Mengusung tema Lawatari, festival tari keliling ini diselenggarakan 19-21 Januari 2024 dengan rangkaian kegiatan lima pertunjukan, dua masterclass dan lokakarya, serta satu bincang tari.
Tema tersebut merupakan gabungan dari kata lawat dan tari yang menyiratkan semangat melawat ke kantong-kantong seni pertunjukan di Indonesia dan menjalin keterhubungan melalui penampilan karya dan program-program yang mendukung perkembangan ekosistem seni pertunjukan di Indonesia.
Konsisten dilaksanakan sekitar 30 tahun terakhir, IDF kali ini berkolaborasi dengan RIKMA (Ruang Inisiatif Karya Bersama), sebuah program inkubasi yang diinisiasi oleh Mila Art Dance (MAD) Lab, Paradance Platform, dan Studio Banjarmili.
Direktur IDF, Ratri Anindyajati menyampaikan, Lawatari: Yogyakarta memberi kesempatan bagi tim kerja IDF untuk melihat dan belajar dari dekat praktik-praktik inkubasi karya, tata kelola dan pelatihan yang dijalankan oleh MAD Lab, Paradance Platform, dan Studio Banjarmili yang berperan sebagai mitra dalam program ini. Organisasi dengan fokus pada proses pembuatan karya, transfer ilmu dan pelatihan untuk pegiat tari muda sangat penting bagi pertumbuhan ekosistem tari di Indonesia.

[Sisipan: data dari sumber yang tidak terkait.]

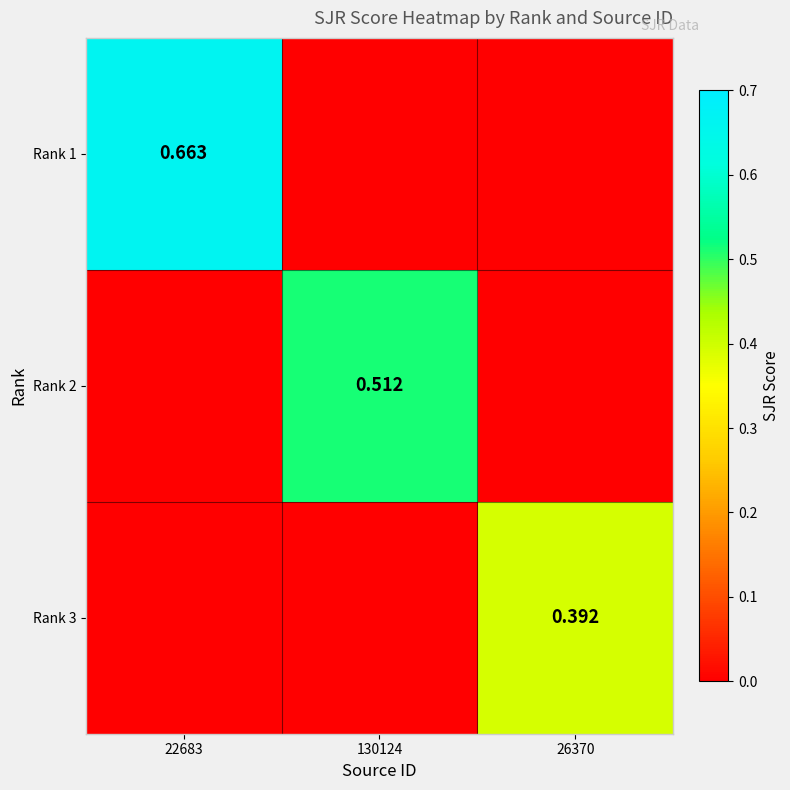

Count the number of categories in the chart.

3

“Semangat ini sejalan dengan salah satu misi IDF yang terwujud lewat program inkubasi Kampana, di mana kami memfasilitasi koreografer muda untuk mengembangkan karya dengan bimbingan tim kurator festival,” kata Ratri, Jumat, 21 Januari 2024.
Penggagas MAD Lab, Mila Rosinta Totoatmojo mengatakan, Lawatari: Yogyakarta ini merupakan platform yang baik untuk memperkenalkan karya-karya mereka pada praktisi dan pencinta tari.
Dalam penyelenggaraannya, ada lima koreografer yang menunjukkan karya tari kontemporer, yaitu Megatruh Banyu Mili, Ni Putu Arista Dewi, Sri Cicik Handayani, Valentina Ambarwati, dan Siti Alisa.
“Lima karya ini memiliki karakteristik yang sangat berbeda, dan ini akan menjadi karya bagi kesenian Indonesia,” terang Mila.
Inisiator Paradance Platform, Nia Agustina menyampaikan program Lawatari: Yogyakarta adalah kesempatan bagi mereka untuk saling melihat cara kerja masing-masing dalam visi bersama mendukung koreografer muda.
“Ini dapat menjadi awal yang baik untuk menyadari bahwa dengan infrastruktur dan alam kesenian terutama seni tari di Indonesia, kita perlu melakukan kerja yang saling terhubung untuk mendukung karya seorang seniman,” kata Nia.
Salh satu koreografer, Sri Cicik Handayani mengungkapkan dalam pertunjukan ini ia membawakan karya berjudul Atandang atau menari dalam Bahasa Madura.